● SELECTION:

What Is Hillary Clinton Thinking? By Kyle Smith
She actually believes she still has a shot at the White House.
W hen Homer Simpson looks in the mirror, he sees ripped chest muscles and arms like the trunks of beech trees. When Hillary Clinton looks in the mirror, she sees America’s sweetheart. She thinks: America adores me. She thinks: America already chose me to be president once! She thinks: Everyone is comparing me with Donald Trump and realizing I’m a better choice. She is hoping for a call that will never come: an earnest, sobbing plea from the Democratic party to be their standard bearer in 2020.
How else to explain Clinton’s latest media blitzkrieg? You’d think she’d be in Jimmy Carter mode: quiet, making a display of humility, working hard to rebuild her reputation for posterity by doing good deeds and writing non-political books (like Carter’s disarming series of memoirs). Instead, she is acting like a fired-up political candidate. The poor dear actually thinks she’s still in the game. The woman who, on Election Night 2016, slunk away in ignominy from thousands of supporters in the glass-ceilinged Javits Center without even saying thanks to the many who would have lain down in front of a bus for her, these days is once again singing her fight song. But it’s a pathetic 4 a.m. karaoke act and no one can bear to tell this frail elderly lady to stop screeching so they can mop the floors and turn out the lights. Because she has the personality of a cactus and hates everyone, H-Rod never should have entered politics to begin with, but her inability to leave it behind is an embarrassment. Not to me, mind you. Not to Republicans. We all hope she keeps talking. For us every HRC tweet and MSNBC appearance is a dopamine cookie. It is merely herself she is embarrassing.

● RECORD SET:
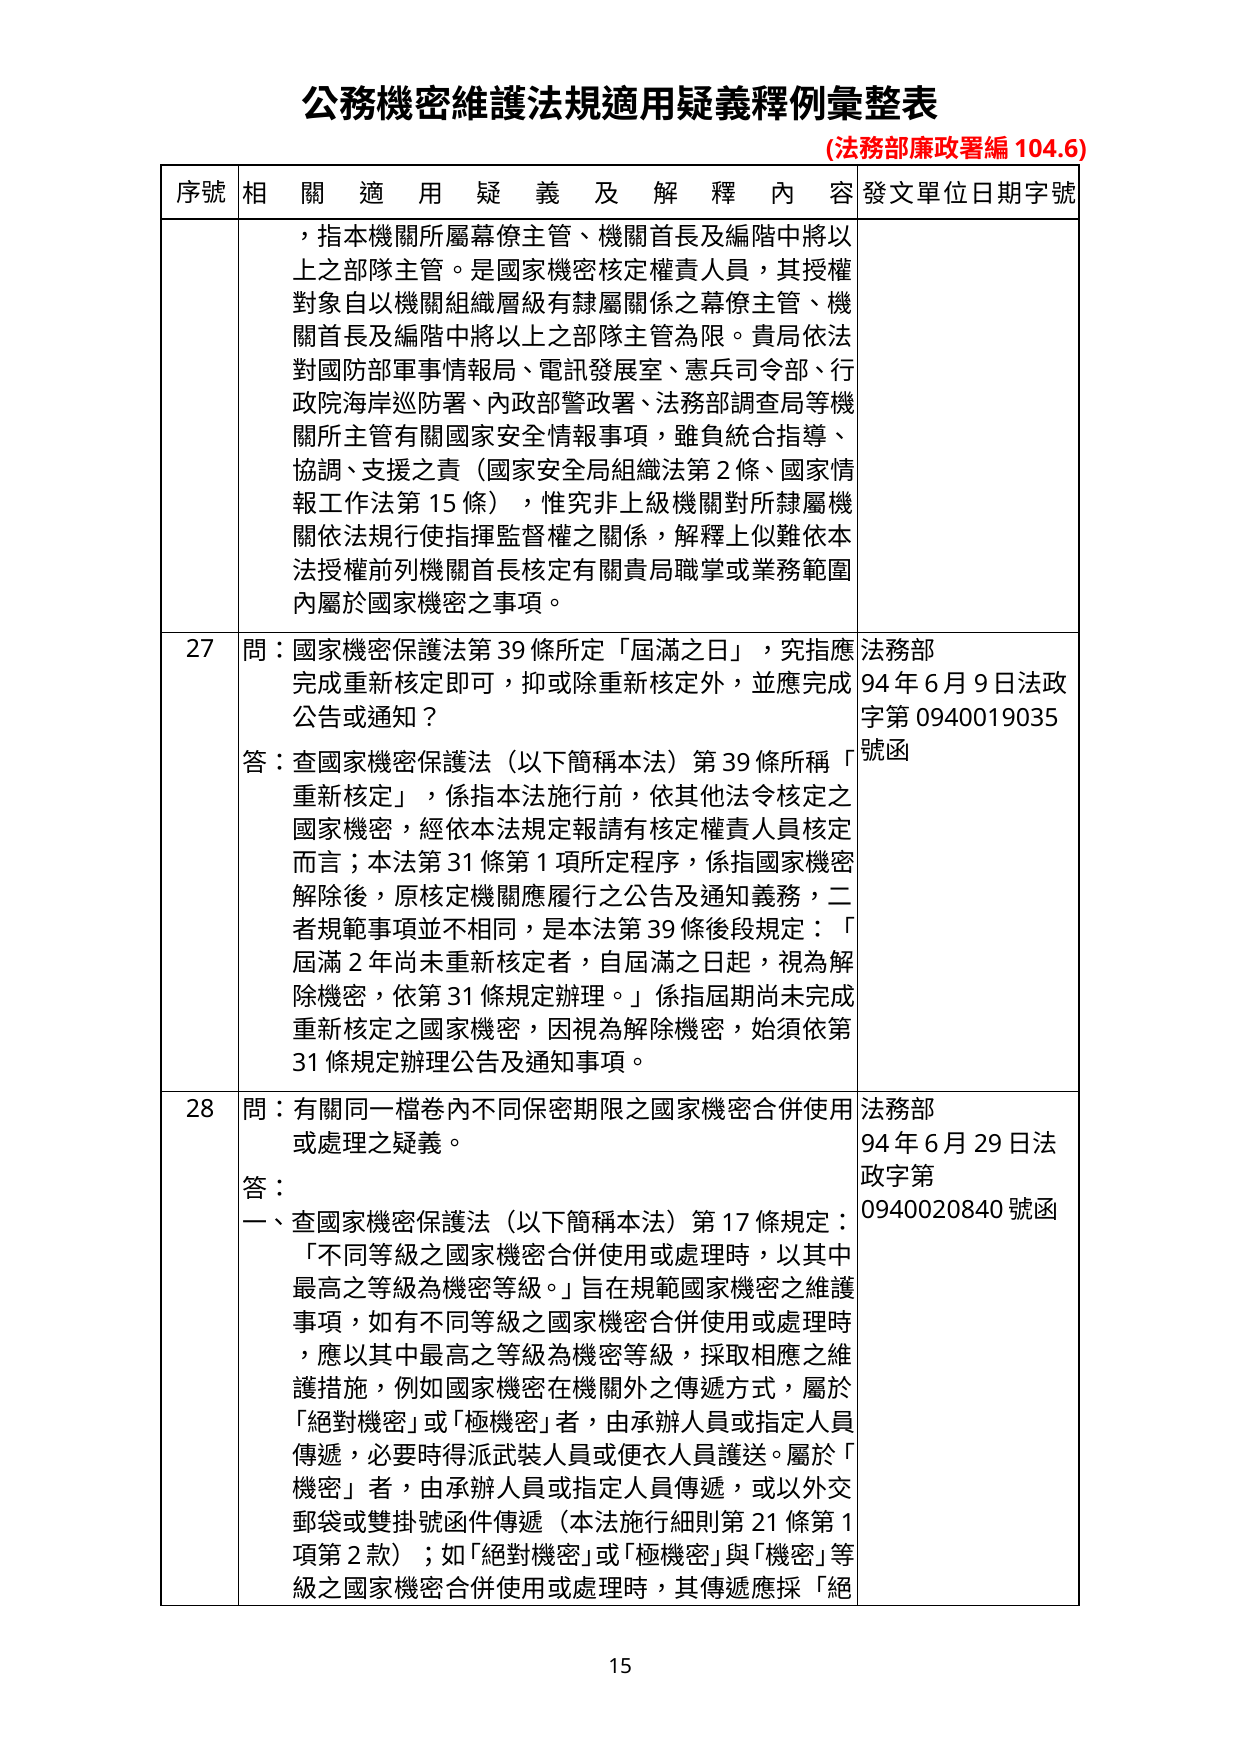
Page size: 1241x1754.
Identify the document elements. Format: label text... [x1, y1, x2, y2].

---

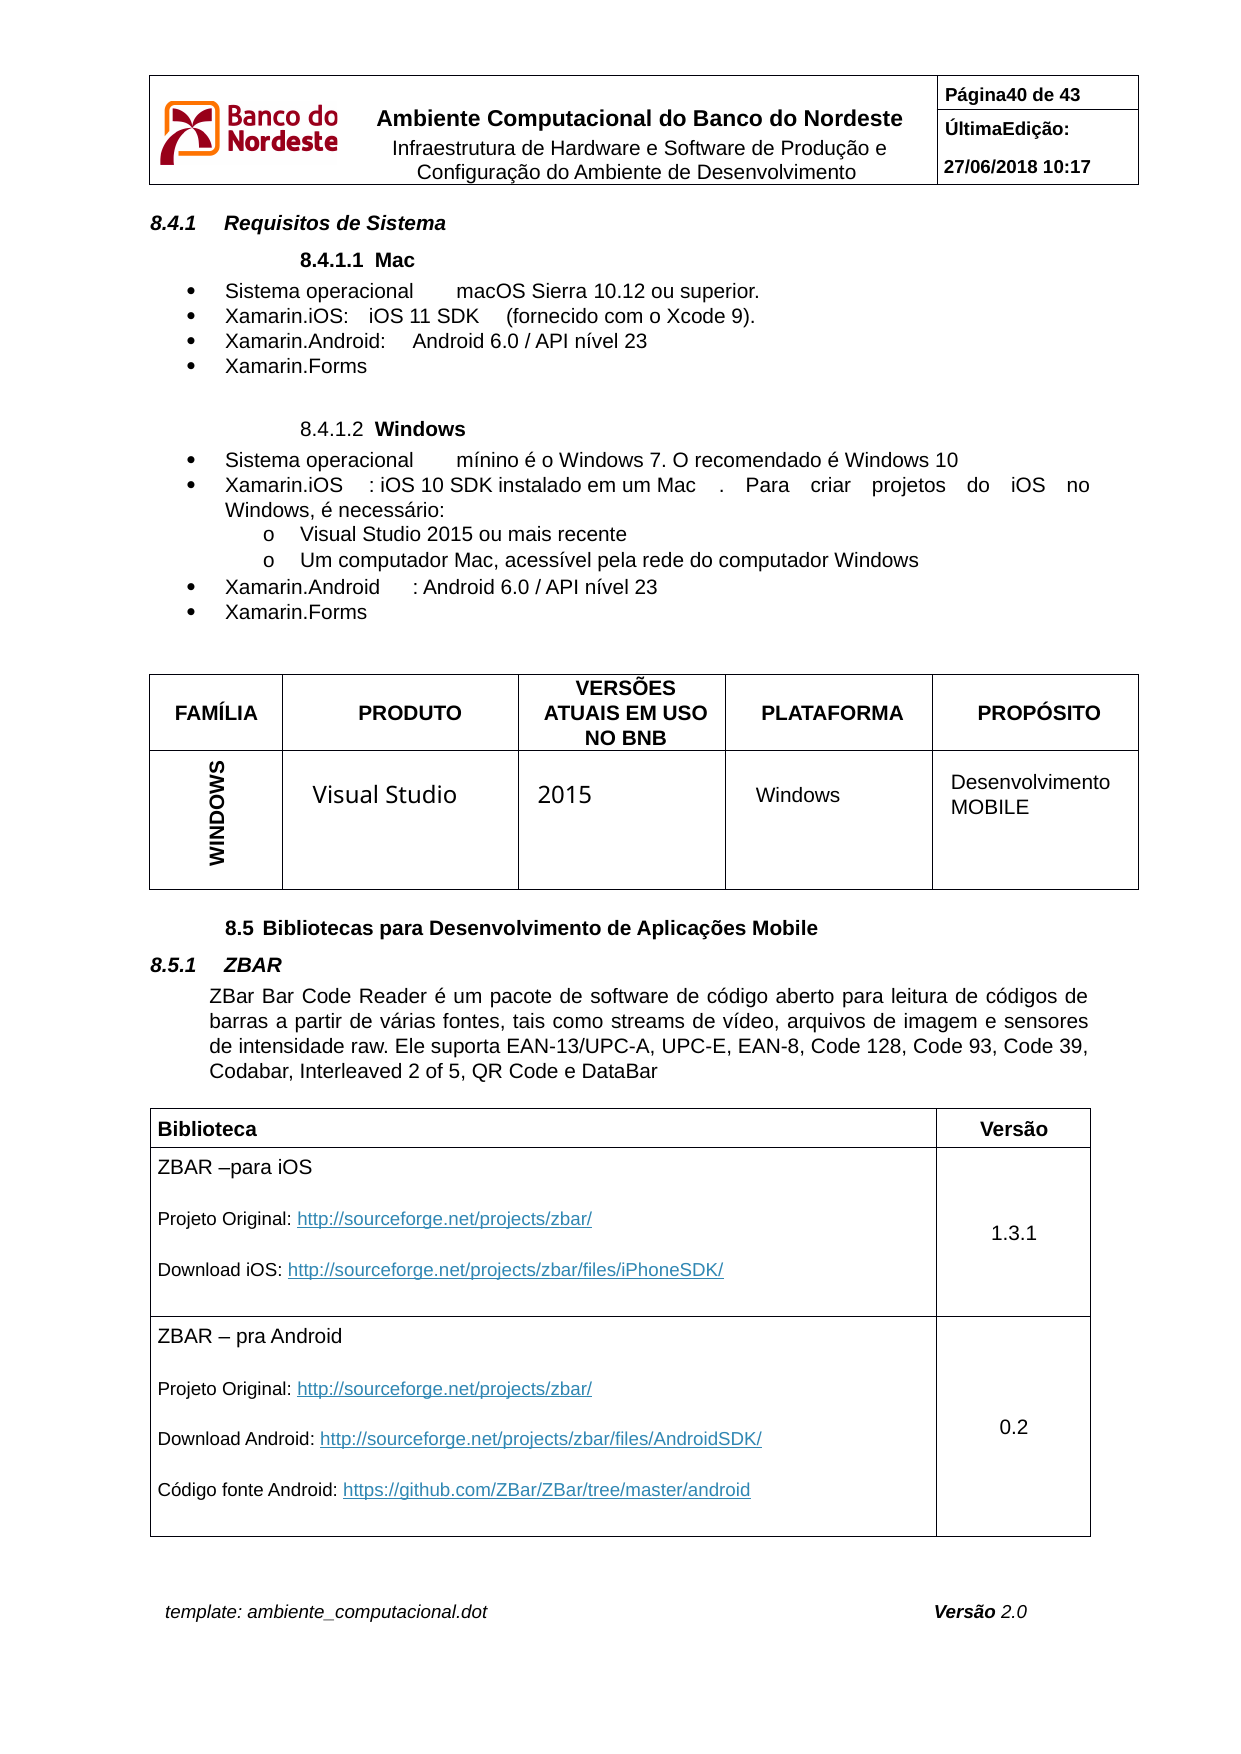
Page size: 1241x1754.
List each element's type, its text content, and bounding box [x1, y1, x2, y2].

● WHAT THIS EXERCISE ASKS:
• a. Answer these questions from the Hillary Clinton column, one a line:
(i) What does Homer Simpson see when he looks in the mirror?
(ii) Which former president's quiet post-office conduct does the author say Clinton could have followed?
(iii) In what building did Clinton leave her supporters on Election Night 2016?
• b. Write the next paragraph of the Hillary Clinton column, beginning after its final sentence.
The lines that come after the Hillary Clinton column are separate material.

● ANSWERS PROVIDED:
• a.
(i) Ripped chest muscles and arms like the trunks of beech trees.
(ii) Jimmy Carter.
(iii) The Javits Center.

• b.
The media are, of course, a big part of this auto-humiliation, having constructed around her a fake township of fawning admirers: It Takes a (Potemkin) Village to keep her self-delusion alive. She is the geriatric version of the Batkid, the leukemia-stricken little boy for whom the entire city of San Francisco agreed to dress up in costume and behave as characters from Gotham City to cheer him on for a day. (Batkid is reportedly in remission and recently celebrated his ninth birthday, by the way.) As Hillary tears her way from the pages of The Atlantic to Maddow to Twitter, her acolytes cheer her on. She’s a “rock star,” exclaimed one fan on Twitter this week. Nay, she’s a Power Ranger! said another. Last year Clinton herself invited us to think of her as Wonder Woman. Yeah, remember that time when Wonder Woman collapsed while she was getting into her limo on a balmy September day? Remember when Wonder Woman frumped it up in pastel pantsuits, blamed the “glass ceiling” whenever she failed, and loaded up her staff with sexist men? Remember when Wonder Woman owed her entire career to leveraging the success of her immensely more charismatic husband? Remember when Wonder Woman remained married to a sexual predator for decades and put down her golden lariat of truth to help him smear his female victims? Hillary Clinton is as much like Wonder Woman as Dianne Feinstein is like Beyoncé.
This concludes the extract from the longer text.